Patients are better served using education material on the Society of Interventional Radiology's (SIR) website than ChatGPT output on the same topics, according to a group in Boston.
Researchers led by Colin McCarthy, MD, of Harvard Medical School, pitted SIR patient education copy against responses on the same topics by ChatGPT. They found that the chatbot's summaries were useful but were more difficult to read, wordier, and inaccurate in a significant number of cases.
"The ChatGPT platform may produce incomplete or inaccurate patient educational content, and providers should be familiar with the limitations of the system in its current form," the group wrote.
In 2017, an estimated 74.4% of patients used the internet as the first source of information when researching a health condition. Given the potential role of large language models (LLMs) like ChatGPT in patient education, the researchers aimed to assess its accuracy, completeness, and readability compared with a traditional source.
The researchers culled content from the SIR's Patient Center website and derived 104 questions based on the headings of each topic's landing page.

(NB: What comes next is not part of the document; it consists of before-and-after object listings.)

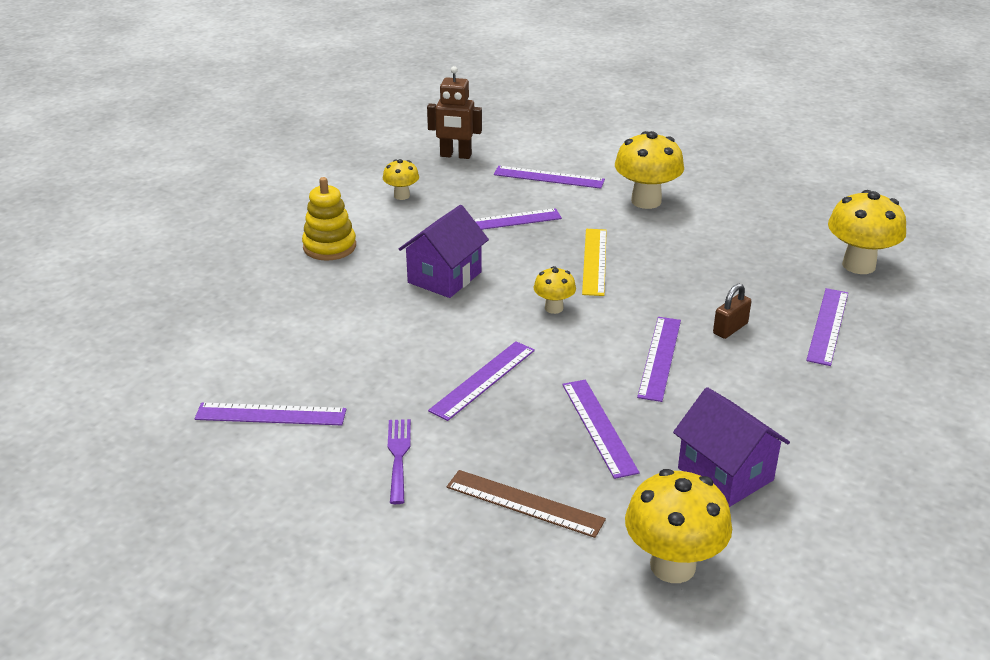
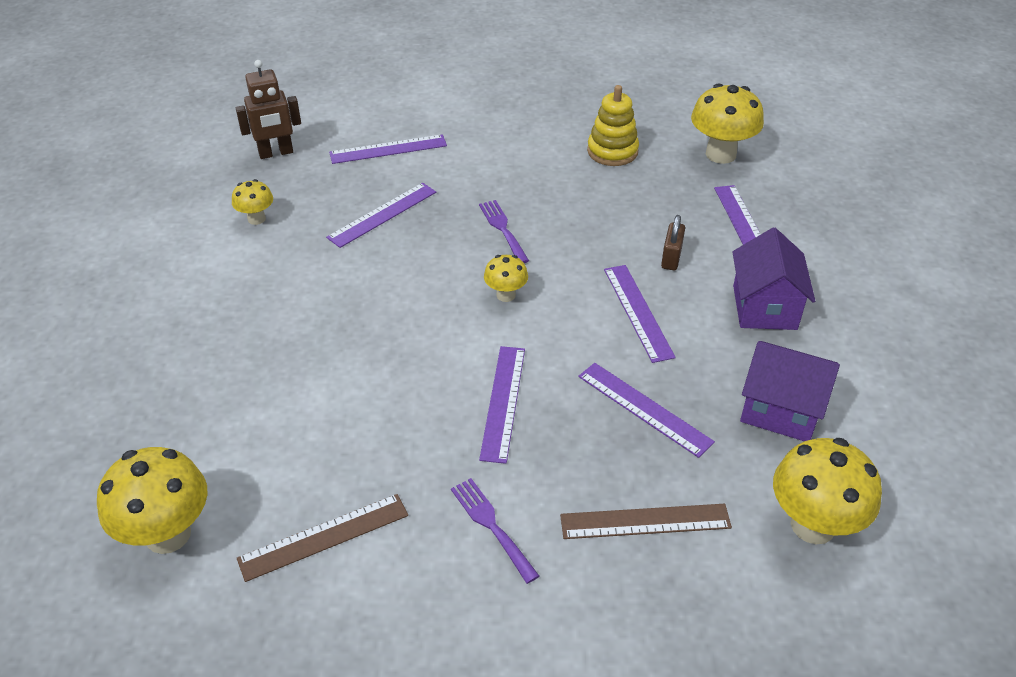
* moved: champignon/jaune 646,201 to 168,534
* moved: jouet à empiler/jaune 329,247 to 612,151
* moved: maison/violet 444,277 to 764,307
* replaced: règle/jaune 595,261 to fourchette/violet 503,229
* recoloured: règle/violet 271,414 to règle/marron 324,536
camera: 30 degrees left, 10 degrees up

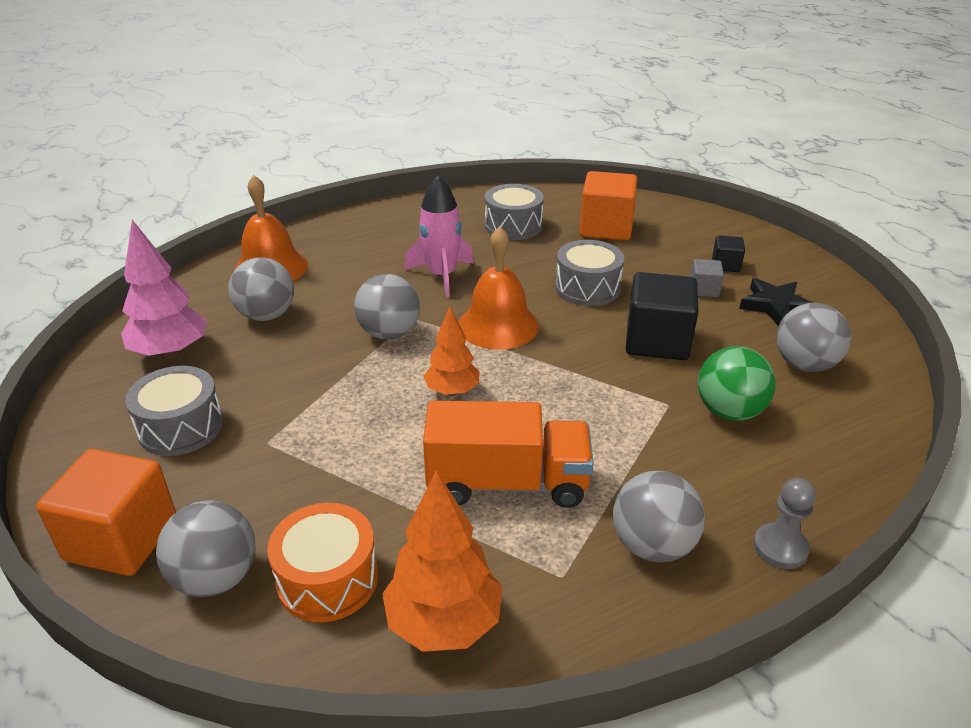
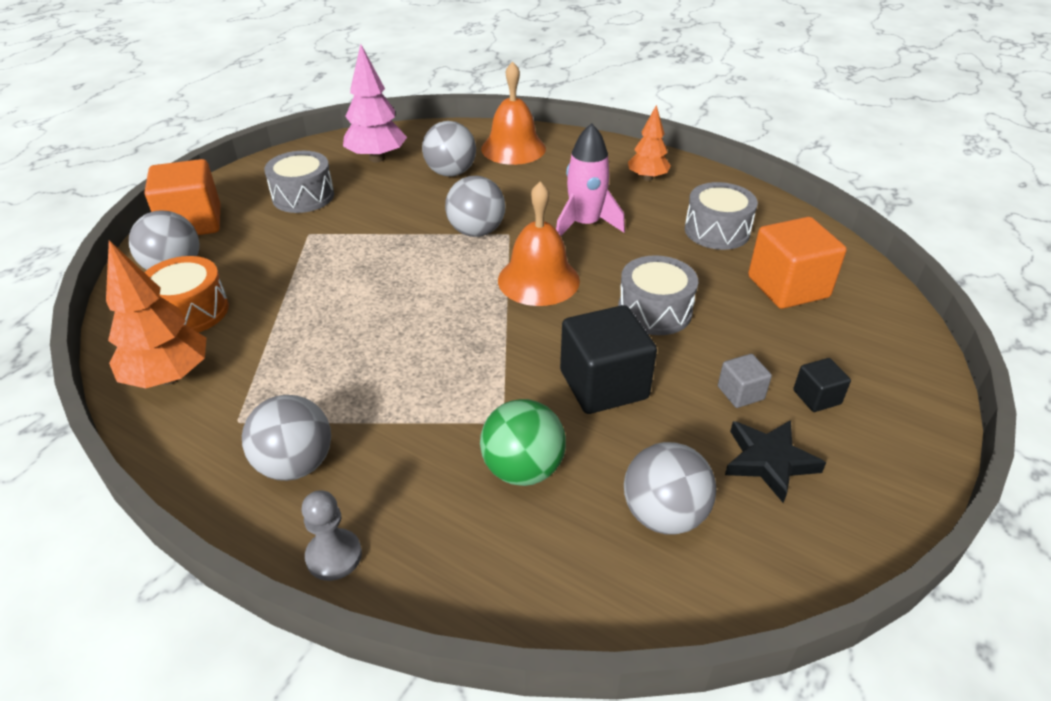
* moved: arbre/orange 452,391 to 647,178
* removed: camion/orange 507,483
camera: 60 degrees right, 5 degrees up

These questions were entered once into ChatGPT-3.5 over the course of two days in December 2022. The SIR website content and ChatGPT output were then analyzed for word and sentence count, readability using multiple validated scales, and factual correctness and suitability for patient education.
In total, 21,154 words were analyzed, including 7,917 words from the website and 13,377 words representing the total output of the ChatGPT platform across twenty-two text passages.
According to the analysis, compared with the SIR website, output from the ChatGPT platform was longer and more difficult to read on four of five readability scales and the ChatGPT output was incorrect for 12 of 104 (11.5%) questions.
In addition, the researchers found that content from both the website and ChatGPT were significantly above the recommended fifth or sixth grade-level for patient education, with mean Flesch Kincaid Grade Level of 11.1 (± 1.3) for the website and 11.9 (± 1.6) for the ChatGPT content.
"As patients and their caregivers continue seeking electronic sources of health information, the medical community should recognize that their first stop may not be a societal website or other sources of ground truth," the authors noted.
Ultimately, however, such sources may benefit from improvements, specifically to ensure the content is understandable by the majority of readers, they wrote.
"Opportunities may exist to fine-tune existing large language models, which could be optimized for the delivery of patient educational content," McCarthy and colleagues concluded.
The article was published online June 16 in the Journal of Vascular and Interventional Radiology.